## REQUIREMENT:
Reproduce all of the data below line for line, without changing anything.

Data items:
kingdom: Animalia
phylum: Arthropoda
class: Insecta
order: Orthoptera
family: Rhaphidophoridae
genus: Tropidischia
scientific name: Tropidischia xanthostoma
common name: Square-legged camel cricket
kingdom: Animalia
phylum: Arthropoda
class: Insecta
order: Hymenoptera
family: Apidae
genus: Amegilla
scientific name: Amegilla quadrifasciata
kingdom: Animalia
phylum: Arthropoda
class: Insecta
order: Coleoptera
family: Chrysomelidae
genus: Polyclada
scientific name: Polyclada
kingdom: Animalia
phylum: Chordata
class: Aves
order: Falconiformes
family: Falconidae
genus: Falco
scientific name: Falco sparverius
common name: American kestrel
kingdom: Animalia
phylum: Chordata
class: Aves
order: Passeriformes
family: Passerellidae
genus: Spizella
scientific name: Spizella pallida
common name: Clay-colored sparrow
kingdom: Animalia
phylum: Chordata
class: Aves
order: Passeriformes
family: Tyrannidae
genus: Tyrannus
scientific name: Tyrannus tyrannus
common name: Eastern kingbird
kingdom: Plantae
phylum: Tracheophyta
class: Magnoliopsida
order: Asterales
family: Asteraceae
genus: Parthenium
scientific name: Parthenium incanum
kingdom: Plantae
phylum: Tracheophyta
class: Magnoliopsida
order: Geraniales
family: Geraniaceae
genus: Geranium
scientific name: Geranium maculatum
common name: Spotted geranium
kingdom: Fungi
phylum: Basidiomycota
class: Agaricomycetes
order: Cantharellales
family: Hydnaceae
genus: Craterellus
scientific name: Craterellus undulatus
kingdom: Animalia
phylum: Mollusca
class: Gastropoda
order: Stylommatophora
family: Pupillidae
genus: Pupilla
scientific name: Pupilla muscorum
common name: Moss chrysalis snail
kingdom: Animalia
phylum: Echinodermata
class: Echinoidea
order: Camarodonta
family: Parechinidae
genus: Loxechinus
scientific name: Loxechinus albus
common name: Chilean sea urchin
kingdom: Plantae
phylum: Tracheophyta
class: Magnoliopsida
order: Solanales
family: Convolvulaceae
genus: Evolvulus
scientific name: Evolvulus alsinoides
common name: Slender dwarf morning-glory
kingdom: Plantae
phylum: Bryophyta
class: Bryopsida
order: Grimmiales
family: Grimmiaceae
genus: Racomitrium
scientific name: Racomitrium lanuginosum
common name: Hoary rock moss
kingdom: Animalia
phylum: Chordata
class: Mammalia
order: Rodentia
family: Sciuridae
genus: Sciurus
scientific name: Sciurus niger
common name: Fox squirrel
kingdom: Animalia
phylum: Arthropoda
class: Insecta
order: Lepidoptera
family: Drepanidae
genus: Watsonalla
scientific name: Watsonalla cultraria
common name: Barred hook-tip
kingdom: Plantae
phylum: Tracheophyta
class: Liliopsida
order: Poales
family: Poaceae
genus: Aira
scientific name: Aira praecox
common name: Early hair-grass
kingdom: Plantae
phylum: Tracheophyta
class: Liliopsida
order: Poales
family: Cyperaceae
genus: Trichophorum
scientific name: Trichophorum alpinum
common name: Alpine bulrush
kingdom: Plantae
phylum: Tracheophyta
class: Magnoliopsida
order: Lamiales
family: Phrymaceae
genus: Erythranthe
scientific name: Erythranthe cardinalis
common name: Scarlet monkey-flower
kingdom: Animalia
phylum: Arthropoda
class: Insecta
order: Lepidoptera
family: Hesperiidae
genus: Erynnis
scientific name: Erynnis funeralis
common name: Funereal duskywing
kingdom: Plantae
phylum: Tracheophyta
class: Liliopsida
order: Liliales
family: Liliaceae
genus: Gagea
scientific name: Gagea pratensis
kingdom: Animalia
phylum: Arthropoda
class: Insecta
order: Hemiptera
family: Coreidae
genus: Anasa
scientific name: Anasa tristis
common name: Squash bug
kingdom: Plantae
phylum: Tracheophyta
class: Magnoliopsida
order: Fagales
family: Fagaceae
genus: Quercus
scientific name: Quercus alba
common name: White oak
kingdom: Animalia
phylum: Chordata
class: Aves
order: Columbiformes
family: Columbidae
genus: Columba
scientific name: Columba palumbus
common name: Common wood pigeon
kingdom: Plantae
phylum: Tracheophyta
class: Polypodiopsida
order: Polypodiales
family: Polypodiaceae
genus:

## THE SOLUTION:
kingdom: Animalia
phylum: Arthropoda
class: Insecta
order: Orthoptera
family: Rhaphidophoridae
genus: Tropidischia
scientific name: Tropidischia xanthostoma
common name: Square-legged camel cricket
kingdom: Animalia
phylum: Arthropoda
class: Insecta
order: Hymenoptera
family: Apidae
genus: Amegilla
scientific name: Amegilla quadrifasciata
kingdom: Animalia
phylum: Arthropoda
class: Insecta
order: Coleoptera
family: Chrysomelidae
genus: Polyclada
scientific name: Polyclada
kingdom: Animalia
phylum: Chordata
class: Aves
order: Falconiformes
family: Falconidae
genus: Falco
scientific name: Falco sparverius
common name: American kestrel
kingdom: Animalia
phylum: Chordata
class: Aves
order: Passeriformes
family: Passerellidae
genus: Spizella
scientific name: Spizella pallida
common name: Clay-colored sparrow
kingdom: Animalia
phylum: Chordata
class: Aves
order: Passeriformes
family: Tyrannidae
genus: Tyrannus
scientific name: Tyrannus tyrannus
common name: Eastern kingbird
kingdom: Plantae
phylum: Tracheophyta
class: Magnoliopsida
order: Asterales
family: Asteraceae
genus: Parthenium
scientific name: Parthenium incanum
kingdom: Plantae
phylum: Tracheophyta
class: Magnoliopsida
order: Geraniales
family: Geraniaceae
genus: Geranium
scientific name: Geranium maculatum
common name: Spotted geranium
kingdom: Fungi
phylum: Basidiomycota
class: Agaricomycetes
order: Cantharellales
family: Hydnaceae
genus: Craterellus
scientific name: Craterellus undulatus
kingdom: Animalia
phylum: Mollusca
class: Gastropoda
order: Stylommatophora
family: Pupillidae
genus: Pupilla
scientific name: Pupilla muscorum
common name: Moss chrysalis snail
kingdom: Animalia
phylum: Echinodermata
class: Echinoidea
order: Camarodonta
family: Parechinidae
genus: Loxechinus
scientific name: Loxechinus albus
common name: Chilean sea urchin
kingdom: Plantae
phylum: Tracheophyta
class: Magnoliopsida
order: Solanales
family: Convolvulaceae
genus: Evolvulus
scientific name: Evolvulus alsinoides
common name: Slender dwarf morning-glory
kingdom: Plantae
phylum: Bryophyta
class: Bryopsida
order: Grimmiales
family: Grimmiaceae
genus: Racomitrium
scientific name: Racomitrium lanuginosum
common name: Hoary rock moss
kingdom: Animalia
phylum: Chordata
class: Mammalia
order: Rodentia
family: Sciuridae
genus: Sciurus
scientific name: Sciurus niger
common name: Fox squirrel
kingdom: Animalia
phylum: Arthropoda
class: Insecta
order: Lepidoptera
family: Drepanidae
genus: Watsonalla
scientific name: Watsonalla cultraria
common name: Barred hook-tip
kingdom: Plantae
phylum: Tracheophyta
class: Liliopsida
order: Poales
family: Poaceae
genus: Aira
scientific name: Aira praecox
common name: Early hair-grass
kingdom: Plantae
phylum: Tracheophyta
class: Liliopsida
order: Poales
family: Cyperaceae
genus: Trichophorum
scientific name: Trichophorum alpinum
common name: Alpine bulrush
kingdom: Plantae
phylum: Tracheophyta
class: Magnoliopsida
order: Lamiales
family: Phrymaceae
genus: Erythranthe
scientific name: Erythranthe cardinalis
common name: Scarlet monkey-flower
kingdom: Animalia
phylum: Arthropoda
class: Insecta
order: Lepidoptera
family: Hesperiidae
genus: Erynnis
scientific name: Erynnis funeralis
common name: Funereal duskywing
kingdom: Plantae
phylum: Tracheophyta
class: Liliopsida
order: Liliales
family: Liliaceae
genus: Gagea
scientific name: Gagea pratensis
kingdom: Animalia
phylum: Arthropoda
class: Insecta
order: Hemiptera
family: Coreidae
genus: Anasa
scientific name: Anasa tristis
common name: Squash bug
kingdom: Plantae
phylum: Tracheophyta
class: Magnoliopsida
order: Fagales
family: Fagaceae
genus: Quercus
scientific name: Quercus alba
common name: White oak
kingdom: Animalia
phylum: Chordata
class: Aves
order: Columbiformes
family: Columbidae
genus: Columba
scientific name: Columba palumbus
common name: Common wood pigeon
kingdom: Plantae
phylum: Tracheophyta
class: Polypodiopsida
order: Polypodiales
family: Polypodiaceae
genus:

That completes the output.